= Shaikh Sama'al-Din Kamboh =

Shaikh Sama'al-Din Kamboh was a 15th-century Sufi saint of the Suhrawardi Order from Multan, Punjab.

== Biography ==
Sama'al-Din Kamboh was born in 1405 CE in Multan, Punjab, and came to Delhi during the reign of Bahlol Lodi (d. 894/1488), becoming the patron saint of the Lodi dynasty. His father Shaikh Fakhrudin was a venerable religious leader of the era. Makhdum Shaikh Sama'al-Din had been the royal spiritual adviser or Pir, first to emperor Sultan Bahlol Lodi, and later to Sikandar Lodi. He commanded greatest respect amongst the Muslim spiritual and religious leaders and was one of the greatest Ulema or Shaikhs of his times.

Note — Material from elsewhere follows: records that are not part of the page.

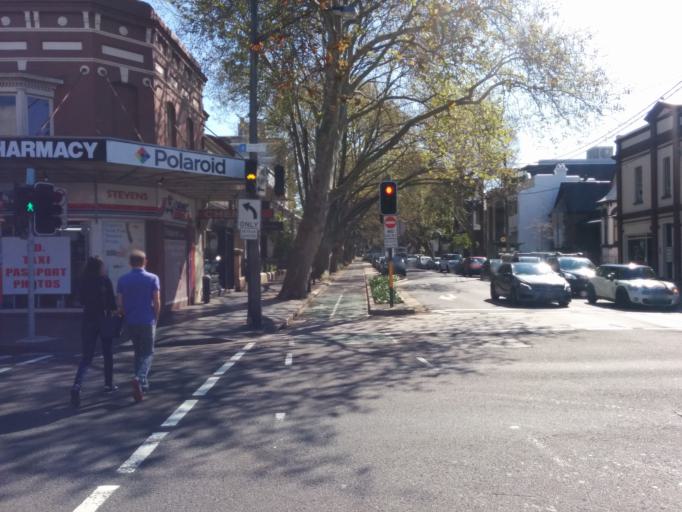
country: AU
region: New South Wales
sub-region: City of Sydney
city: Redfern
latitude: -33.8918
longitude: 151.2145
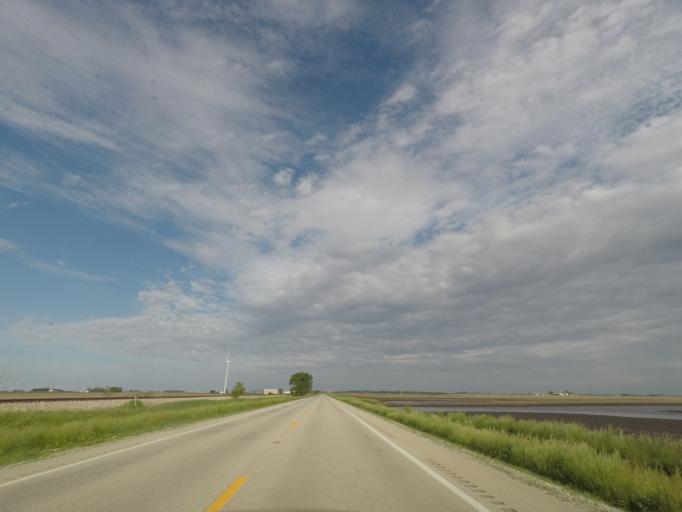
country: US
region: Illinois
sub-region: Logan County
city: Mount Pulaski
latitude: 39.9910
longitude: -89.2416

The mazar of Hazrat Shaikh Sama'al-Din is located in Delhi where the Zubairies of Panipat used to assemble every year for offering Fateha in pre-independence days. Spiritual discipline apart, Shaikh Sama'al-Din was a scholar of traditional sciences and imparted instructions as a professional teacher to a large number of students. One of his famous students who rose to eminence was Shaikh Jamali Kamboh. His son, Shaikh Nasir al-Din Dehlawi, was Shaykh al-Islam of Delhi during the reigns of Sikandar Lodi, Ibrahim Lodi, and Babur.

Shaikh Sama'al-Din was author of (1) a glossary on Iraqi's Lam'at and (2) a tract on Sufism, Miftah ul-Asrar.